As It Happens

Wanted: A writer willing to relocate to Detroit for a free house

Detroit may not currently be the hottest real estate market in North America, but would you consider living there for a free, newly-renovated home? That's the offer put forward by the Write A House writers-in-residence program, which offers a permanent home to successful applicants.
Casey Rocheteau (left) and Sarah Cox (Courtesy of Write A House)

Detroit is currently far from the hottest real estate market in North America, but would you consider living there for a free, newly-renovated home?

That's the offer put forward by the Write A House writers-in-residence program, which offers a home to successful applicants so that they can hone their craft — permanently — in the struggling Motor City.

"We purchase the homes for very little money, and renovate them for a lot of money," program founder and director Sarah Cox tells As It Happens co-host Carol Off. "We find great people, we give them homes."

Last fall, Brooklyn-based poet and historian Casey Rocheteau became Write A House's first writer-in-residence. She loves her new home and is happily making a new life for herself in Detroit.

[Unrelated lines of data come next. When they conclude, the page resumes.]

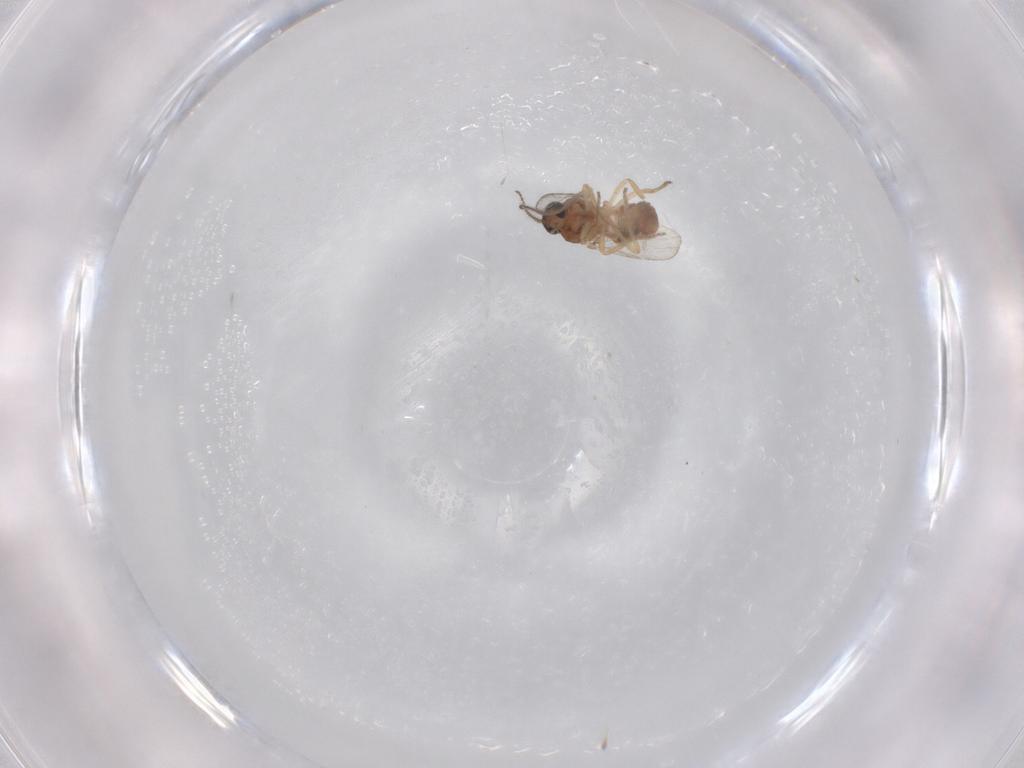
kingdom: Animalia
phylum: Arthropoda
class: Insecta
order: Diptera
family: Ceratopogonidae
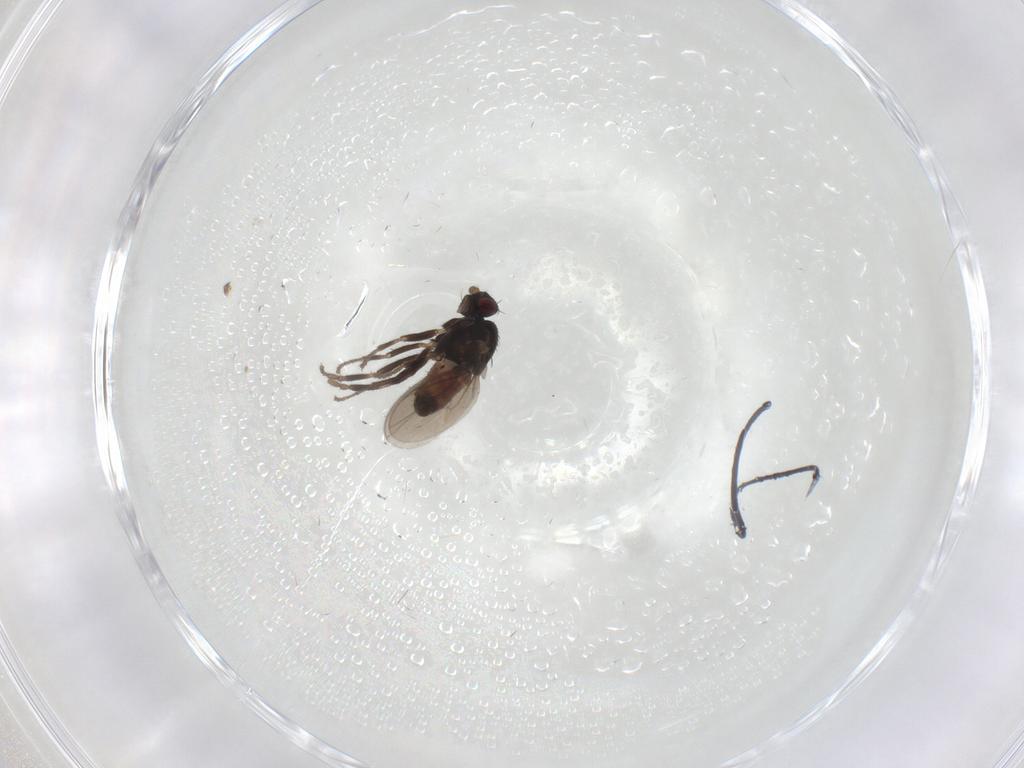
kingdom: Animalia
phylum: Arthropoda
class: Insecta
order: Diptera
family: Sphaeroceridae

"When I heard about [the program], at first, I was very skeptical," Rocheteau explains. "I was living in Brooklyn at the time in a five-story walk-up in Crown Heights and I was going to grad school."

Her skepticism subsided when a friend from Detroit affirmed the program's legitimacy. She then sent in her best poems and provided a 150-word short answer essay. She beat out about 350 other writers for the prize.

Rocheteau's new bungalow, which is located in a neighbourhood around I-75 and Davison, is predominantly made up of artists and new families.

She has a two-year lease which began last November and pays the property taxes — should she stay beyond the lease period, the home becomes hers.

Cox says that there aren't any strict terms to Rocheteau's residency.

"I don't sit there on a day-to-day basis and say this is what you should be doing," she says. "We just let people take these nice self-directed paths and it's worked out so far."

She adds that she hopes the program is helping to introduce new voices and vitality to Detroit.

"Wouldn't it be great if more people wrote things about Detroit that we wanted to read?" she says. "I want to see better writing about Detroit and I want to see neighbourhoods come back — that's what we're going for."

U.S. residents who are interested in the program can apply now for the 2015 program.